**Task item:** Scan the data below and pick out the lines containing the word "Desvio".

**Records for processing:**
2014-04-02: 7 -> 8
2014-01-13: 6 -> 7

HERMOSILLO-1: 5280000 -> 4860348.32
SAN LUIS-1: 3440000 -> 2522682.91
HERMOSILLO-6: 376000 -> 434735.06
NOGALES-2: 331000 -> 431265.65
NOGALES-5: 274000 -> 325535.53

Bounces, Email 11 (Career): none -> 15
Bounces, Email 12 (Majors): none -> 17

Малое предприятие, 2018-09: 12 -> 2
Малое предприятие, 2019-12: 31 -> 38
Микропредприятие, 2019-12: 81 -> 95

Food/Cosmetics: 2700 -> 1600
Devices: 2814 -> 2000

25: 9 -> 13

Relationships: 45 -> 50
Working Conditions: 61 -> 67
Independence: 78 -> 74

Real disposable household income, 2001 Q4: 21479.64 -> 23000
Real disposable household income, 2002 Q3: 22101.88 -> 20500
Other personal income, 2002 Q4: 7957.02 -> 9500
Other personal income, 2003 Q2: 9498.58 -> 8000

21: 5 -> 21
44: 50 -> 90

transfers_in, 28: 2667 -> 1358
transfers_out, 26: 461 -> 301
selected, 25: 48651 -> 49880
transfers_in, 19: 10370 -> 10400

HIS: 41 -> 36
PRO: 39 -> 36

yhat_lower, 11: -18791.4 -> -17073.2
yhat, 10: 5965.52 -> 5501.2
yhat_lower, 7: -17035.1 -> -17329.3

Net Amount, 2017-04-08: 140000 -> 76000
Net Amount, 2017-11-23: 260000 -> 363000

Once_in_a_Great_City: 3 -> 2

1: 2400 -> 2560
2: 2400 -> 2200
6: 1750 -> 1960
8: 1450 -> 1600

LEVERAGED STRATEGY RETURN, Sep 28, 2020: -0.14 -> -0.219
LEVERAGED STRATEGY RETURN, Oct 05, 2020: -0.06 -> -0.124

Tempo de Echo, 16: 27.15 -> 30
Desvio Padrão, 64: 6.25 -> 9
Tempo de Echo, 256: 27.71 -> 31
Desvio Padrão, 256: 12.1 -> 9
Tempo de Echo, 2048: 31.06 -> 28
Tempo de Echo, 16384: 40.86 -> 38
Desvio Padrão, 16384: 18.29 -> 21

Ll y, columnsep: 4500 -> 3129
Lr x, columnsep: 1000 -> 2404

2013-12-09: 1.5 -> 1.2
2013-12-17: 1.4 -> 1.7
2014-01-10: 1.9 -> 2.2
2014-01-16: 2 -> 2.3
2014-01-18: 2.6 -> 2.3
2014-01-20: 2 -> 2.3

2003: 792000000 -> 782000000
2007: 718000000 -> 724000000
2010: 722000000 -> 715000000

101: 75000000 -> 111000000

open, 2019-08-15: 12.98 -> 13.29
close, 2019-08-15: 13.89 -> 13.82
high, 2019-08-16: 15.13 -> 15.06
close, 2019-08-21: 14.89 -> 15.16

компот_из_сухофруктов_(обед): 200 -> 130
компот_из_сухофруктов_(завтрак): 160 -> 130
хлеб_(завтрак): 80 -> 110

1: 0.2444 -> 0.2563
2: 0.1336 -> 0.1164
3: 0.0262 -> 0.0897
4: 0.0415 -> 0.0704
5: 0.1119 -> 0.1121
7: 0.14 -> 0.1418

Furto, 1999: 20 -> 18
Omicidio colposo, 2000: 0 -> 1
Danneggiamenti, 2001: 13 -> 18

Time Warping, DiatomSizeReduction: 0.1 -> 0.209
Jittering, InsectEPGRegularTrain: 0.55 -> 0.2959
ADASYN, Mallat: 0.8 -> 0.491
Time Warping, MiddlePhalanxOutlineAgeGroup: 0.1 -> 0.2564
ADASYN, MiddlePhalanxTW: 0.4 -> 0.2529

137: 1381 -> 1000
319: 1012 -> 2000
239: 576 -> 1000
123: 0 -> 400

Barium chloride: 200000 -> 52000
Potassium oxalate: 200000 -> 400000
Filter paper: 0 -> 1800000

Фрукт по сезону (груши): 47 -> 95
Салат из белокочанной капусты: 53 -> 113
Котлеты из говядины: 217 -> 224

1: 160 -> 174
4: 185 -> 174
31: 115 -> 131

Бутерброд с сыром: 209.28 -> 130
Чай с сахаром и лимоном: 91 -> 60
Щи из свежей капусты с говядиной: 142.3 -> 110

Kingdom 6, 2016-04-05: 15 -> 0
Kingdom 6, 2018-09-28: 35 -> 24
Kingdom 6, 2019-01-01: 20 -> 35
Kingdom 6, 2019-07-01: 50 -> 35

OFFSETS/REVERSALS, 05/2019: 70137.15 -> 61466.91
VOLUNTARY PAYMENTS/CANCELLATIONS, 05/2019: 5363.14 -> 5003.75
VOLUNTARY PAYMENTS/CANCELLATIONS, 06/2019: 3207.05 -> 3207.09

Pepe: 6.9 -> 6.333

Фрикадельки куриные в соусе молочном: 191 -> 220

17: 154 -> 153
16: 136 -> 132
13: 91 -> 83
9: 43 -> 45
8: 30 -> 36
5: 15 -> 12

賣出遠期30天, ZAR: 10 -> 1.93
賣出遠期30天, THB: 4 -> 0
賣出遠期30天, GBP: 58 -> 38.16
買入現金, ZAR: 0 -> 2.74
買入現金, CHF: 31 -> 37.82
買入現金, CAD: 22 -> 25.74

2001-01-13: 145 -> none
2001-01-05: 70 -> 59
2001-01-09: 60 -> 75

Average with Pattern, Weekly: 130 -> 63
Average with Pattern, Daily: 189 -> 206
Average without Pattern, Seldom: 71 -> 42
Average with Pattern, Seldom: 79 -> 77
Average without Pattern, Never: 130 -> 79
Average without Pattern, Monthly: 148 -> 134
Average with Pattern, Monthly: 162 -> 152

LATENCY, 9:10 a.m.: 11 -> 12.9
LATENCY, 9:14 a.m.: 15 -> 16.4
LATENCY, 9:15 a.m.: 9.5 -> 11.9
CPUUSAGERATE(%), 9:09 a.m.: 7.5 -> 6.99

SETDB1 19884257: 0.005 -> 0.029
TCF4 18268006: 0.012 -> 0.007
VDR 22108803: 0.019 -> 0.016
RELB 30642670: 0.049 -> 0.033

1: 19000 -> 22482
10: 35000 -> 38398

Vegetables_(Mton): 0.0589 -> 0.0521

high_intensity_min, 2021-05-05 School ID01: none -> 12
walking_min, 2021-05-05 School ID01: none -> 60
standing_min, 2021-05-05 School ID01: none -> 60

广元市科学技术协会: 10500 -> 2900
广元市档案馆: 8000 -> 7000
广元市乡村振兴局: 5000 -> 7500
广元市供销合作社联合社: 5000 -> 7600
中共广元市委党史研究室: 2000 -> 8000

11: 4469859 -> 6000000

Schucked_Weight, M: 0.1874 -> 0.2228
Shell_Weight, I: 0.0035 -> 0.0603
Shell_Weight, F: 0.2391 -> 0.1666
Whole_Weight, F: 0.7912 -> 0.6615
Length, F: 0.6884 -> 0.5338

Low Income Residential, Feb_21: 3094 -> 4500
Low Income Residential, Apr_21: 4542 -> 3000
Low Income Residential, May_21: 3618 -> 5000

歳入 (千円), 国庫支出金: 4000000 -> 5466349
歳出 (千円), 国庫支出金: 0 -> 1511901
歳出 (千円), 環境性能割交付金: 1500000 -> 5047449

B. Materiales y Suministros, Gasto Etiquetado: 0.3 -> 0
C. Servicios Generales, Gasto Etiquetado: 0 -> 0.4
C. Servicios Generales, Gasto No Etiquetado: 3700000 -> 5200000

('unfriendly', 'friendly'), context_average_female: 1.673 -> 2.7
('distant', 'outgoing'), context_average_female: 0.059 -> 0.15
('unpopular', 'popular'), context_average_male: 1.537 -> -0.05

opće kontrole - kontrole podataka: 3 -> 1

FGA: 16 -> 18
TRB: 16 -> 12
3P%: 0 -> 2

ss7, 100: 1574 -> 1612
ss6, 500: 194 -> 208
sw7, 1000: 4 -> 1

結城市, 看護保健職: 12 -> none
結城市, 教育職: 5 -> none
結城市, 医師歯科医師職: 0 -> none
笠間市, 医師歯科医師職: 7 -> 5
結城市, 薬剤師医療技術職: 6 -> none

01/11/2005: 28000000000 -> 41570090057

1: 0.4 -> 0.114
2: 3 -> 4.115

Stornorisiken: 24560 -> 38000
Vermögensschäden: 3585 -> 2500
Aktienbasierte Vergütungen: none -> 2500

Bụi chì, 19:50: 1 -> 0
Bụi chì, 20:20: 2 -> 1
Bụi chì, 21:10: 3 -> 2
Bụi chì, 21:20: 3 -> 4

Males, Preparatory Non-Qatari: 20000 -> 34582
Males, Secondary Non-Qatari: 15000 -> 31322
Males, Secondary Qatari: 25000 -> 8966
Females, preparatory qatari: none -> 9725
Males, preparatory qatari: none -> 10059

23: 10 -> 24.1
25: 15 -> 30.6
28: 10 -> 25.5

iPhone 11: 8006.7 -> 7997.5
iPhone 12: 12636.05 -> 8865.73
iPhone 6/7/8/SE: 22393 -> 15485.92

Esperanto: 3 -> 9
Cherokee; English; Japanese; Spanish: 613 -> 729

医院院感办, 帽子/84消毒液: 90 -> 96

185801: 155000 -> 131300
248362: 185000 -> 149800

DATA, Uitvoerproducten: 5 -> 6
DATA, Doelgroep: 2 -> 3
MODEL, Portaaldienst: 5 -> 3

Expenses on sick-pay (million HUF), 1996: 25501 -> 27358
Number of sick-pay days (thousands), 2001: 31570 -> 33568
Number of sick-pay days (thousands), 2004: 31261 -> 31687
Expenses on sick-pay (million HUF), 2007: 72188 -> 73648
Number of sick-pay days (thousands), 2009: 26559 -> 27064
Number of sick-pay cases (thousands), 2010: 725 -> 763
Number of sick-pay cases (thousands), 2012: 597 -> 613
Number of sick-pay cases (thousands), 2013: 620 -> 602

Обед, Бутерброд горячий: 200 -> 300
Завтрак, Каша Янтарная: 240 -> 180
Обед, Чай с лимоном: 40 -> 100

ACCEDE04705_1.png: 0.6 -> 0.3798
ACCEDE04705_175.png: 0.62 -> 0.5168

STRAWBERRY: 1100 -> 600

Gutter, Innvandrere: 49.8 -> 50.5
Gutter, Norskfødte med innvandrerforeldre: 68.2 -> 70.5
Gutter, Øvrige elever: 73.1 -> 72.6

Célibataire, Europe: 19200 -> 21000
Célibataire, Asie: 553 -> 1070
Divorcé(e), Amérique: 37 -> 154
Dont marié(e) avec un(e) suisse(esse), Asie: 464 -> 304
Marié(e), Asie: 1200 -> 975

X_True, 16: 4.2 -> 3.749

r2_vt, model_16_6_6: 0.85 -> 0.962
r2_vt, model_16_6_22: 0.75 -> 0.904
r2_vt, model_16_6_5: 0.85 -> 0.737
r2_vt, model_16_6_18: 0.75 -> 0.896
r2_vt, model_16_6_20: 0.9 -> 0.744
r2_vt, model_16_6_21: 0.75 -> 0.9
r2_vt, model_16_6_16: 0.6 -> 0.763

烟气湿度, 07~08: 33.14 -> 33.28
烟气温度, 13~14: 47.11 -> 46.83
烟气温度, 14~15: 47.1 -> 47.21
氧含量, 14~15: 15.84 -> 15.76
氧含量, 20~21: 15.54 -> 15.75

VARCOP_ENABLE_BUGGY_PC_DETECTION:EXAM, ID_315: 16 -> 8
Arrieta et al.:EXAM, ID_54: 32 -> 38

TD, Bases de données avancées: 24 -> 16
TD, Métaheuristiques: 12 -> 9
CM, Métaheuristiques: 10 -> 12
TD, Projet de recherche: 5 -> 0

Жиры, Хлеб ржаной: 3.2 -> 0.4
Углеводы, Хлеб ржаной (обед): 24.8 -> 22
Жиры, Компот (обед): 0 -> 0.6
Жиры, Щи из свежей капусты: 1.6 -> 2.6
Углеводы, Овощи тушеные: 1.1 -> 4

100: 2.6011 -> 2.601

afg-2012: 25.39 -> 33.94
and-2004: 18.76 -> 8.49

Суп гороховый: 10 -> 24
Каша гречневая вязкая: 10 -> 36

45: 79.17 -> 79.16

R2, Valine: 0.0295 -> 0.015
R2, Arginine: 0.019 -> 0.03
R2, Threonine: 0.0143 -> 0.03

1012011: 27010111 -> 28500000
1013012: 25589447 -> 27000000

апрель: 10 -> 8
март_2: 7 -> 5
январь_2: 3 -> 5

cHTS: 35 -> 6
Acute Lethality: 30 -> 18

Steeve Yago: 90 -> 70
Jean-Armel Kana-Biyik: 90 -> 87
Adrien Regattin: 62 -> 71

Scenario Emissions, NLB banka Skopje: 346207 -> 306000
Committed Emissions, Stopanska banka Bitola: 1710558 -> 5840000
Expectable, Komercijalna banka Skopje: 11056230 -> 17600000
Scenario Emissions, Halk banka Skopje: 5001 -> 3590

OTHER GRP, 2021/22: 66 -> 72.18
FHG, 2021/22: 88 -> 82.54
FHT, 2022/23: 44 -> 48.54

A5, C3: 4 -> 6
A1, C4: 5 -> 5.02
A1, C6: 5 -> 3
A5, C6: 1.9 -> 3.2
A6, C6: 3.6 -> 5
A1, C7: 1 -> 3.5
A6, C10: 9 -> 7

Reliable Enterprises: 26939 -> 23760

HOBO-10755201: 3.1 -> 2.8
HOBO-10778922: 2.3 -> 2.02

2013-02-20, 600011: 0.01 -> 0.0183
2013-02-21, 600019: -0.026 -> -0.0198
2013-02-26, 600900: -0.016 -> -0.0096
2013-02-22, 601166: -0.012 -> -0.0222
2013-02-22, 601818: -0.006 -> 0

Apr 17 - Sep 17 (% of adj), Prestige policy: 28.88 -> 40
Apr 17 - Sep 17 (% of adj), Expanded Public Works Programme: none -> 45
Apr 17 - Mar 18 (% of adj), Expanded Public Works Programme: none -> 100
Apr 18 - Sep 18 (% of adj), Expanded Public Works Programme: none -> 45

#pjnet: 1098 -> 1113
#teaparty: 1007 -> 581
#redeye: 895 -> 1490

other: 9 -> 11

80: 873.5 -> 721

**Written response:**
Desvio Padrão, 64: 6.25 -> 9
Desvio Padrão, 256: 12.1 -> 9
Desvio Padrão, 16384: 18.29 -> 21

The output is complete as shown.